— APPLY WHAT YOU READ —
A) Set down, without alteration, the portion of the text on Gluta speciosa that begins at the words "Species of flowering" and ends after the words "in , are white.".
B) According to the text on Gluta speciosa, in what year did Ding Hou transfer the species to the genus Gluta?

Gluta speciosa
- Conservation status: Least Concern (IUCN 3.1)

Scientific classification
- Kingdom: Plantae
- Clade: Tracheophytes
- Clade: Angiosperms
- Clade: Eudicots
- Clade: Rosids
- Order: Sapindales
- Family: Anacardiaceae
- Genus: Gluta
- Species: G. speciosa
- Binomial name: Gluta speciosa (Ridl.) Ding Hou
- Synonyms: Melanorrhoea speciosa Ridl.;

= Gluta speciosa =

- Genus: Gluta
- Species: speciosa
- Authority: (Ridl.) Ding Hou
- Conservation status: LC
- Synonyms: Melanorrhoea speciosa Ridl.

Species of flowering plant

Gluta speciosa is a flowering plant in the family Anacardiaceae. It is native to Borneo.

==Description==
Gluta speciosa grows as a tree up to 40 m tall with a trunk diameter of up to 80 cm. There are buttress roots up to 1.5 m high. The fissured bark is brown. The leathery leaves are obovate to oblong and measure up to 17.5 cm long and up to 9 cm wide. The flowers, in , are white.

==Taxonomy==
Gluta speciosa was first described as Melanorrhoea speciosa by English botanist Henry Nicholas Ridley in the Kew Bulletin of Miscellaneous Information (later Kew Bulletin) in 1933. In 1978, Dutch botanist Ding Hou transferred the species to the genus Gluta. The type specimen was collected in Sarawak on Borneo. The specific epithet speciosa means 'showy', referring to the flowers.

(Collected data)
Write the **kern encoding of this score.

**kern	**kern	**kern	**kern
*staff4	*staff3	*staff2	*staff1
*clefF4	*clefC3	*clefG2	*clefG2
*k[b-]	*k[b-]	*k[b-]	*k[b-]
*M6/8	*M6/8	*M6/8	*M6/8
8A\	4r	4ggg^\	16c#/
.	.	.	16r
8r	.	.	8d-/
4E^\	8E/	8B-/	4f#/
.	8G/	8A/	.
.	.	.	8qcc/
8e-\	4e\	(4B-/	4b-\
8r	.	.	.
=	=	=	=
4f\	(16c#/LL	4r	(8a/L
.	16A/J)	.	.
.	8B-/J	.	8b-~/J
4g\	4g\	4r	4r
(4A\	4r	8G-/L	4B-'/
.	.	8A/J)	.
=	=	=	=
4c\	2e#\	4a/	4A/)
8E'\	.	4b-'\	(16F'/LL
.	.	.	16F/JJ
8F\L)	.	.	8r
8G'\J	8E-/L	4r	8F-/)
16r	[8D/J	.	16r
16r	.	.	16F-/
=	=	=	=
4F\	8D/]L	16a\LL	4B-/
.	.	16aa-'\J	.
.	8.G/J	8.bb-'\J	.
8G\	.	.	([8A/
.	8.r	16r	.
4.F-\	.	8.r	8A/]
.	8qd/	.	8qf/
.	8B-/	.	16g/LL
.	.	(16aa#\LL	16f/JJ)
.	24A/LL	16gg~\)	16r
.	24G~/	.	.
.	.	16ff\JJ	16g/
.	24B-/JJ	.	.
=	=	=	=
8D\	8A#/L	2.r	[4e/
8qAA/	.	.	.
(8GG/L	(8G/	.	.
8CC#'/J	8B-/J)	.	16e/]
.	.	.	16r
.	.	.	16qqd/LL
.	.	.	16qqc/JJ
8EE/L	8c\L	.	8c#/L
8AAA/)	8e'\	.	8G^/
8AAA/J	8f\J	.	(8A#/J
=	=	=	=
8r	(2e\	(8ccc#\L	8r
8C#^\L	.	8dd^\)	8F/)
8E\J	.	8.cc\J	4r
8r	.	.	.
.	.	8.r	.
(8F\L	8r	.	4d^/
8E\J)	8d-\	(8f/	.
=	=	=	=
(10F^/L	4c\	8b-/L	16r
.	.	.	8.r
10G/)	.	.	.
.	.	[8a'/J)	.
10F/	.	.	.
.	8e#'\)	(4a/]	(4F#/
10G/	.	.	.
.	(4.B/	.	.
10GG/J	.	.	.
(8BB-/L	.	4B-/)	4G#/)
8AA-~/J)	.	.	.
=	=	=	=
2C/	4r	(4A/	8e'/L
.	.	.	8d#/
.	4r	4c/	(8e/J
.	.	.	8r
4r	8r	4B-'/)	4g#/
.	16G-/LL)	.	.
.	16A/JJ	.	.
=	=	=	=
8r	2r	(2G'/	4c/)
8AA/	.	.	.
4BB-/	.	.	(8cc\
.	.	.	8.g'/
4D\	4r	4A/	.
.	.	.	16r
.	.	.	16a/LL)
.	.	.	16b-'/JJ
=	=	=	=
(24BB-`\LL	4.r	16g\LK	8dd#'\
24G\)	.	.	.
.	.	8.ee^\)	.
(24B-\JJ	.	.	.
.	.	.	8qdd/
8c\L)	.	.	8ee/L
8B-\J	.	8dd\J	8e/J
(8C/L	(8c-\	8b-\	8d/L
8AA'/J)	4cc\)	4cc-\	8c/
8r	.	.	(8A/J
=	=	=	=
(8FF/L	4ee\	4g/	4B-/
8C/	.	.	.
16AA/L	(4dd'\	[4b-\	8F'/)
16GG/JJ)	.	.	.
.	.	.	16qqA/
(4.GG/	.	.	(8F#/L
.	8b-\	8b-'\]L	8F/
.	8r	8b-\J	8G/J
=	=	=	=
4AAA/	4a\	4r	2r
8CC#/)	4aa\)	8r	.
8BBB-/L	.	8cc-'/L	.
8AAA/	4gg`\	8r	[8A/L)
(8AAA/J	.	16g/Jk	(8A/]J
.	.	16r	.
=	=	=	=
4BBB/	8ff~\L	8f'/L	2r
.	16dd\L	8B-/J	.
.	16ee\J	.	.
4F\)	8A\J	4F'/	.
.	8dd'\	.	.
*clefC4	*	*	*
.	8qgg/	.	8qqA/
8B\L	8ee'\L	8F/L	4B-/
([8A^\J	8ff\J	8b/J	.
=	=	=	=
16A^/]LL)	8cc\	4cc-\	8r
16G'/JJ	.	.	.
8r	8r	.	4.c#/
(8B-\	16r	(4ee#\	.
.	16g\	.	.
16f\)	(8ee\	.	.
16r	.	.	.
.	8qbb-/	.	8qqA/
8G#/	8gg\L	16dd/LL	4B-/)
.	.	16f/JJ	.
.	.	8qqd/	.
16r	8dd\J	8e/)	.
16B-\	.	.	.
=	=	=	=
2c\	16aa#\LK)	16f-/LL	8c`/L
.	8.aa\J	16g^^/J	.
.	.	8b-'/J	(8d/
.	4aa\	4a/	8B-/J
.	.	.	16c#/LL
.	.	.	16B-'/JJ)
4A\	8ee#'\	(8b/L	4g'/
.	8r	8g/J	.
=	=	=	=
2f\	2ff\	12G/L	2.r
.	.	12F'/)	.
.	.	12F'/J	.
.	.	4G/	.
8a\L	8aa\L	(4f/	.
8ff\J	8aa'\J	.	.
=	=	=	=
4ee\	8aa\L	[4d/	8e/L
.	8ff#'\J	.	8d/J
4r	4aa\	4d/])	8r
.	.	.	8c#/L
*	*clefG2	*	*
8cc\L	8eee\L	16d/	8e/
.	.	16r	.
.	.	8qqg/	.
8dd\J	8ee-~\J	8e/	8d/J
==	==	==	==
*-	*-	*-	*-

— RESULTS FOR EACH TASK —
A)
Species of flowering plant

Gluta speciosa is a flowering plant in the family Anacardiaceae. It is native to Borneo.

==Description==
Gluta speciosa grows as a tree up to 40 m tall with a trunk diameter of up to 80 cm. There are buttress roots up to 1.5 m high. The fissured bark is brown. The leathery leaves are obovate to oblong and measure up to 17.5 cm long and up to 9 cm wide. The flowers, in , are white.

B) 1978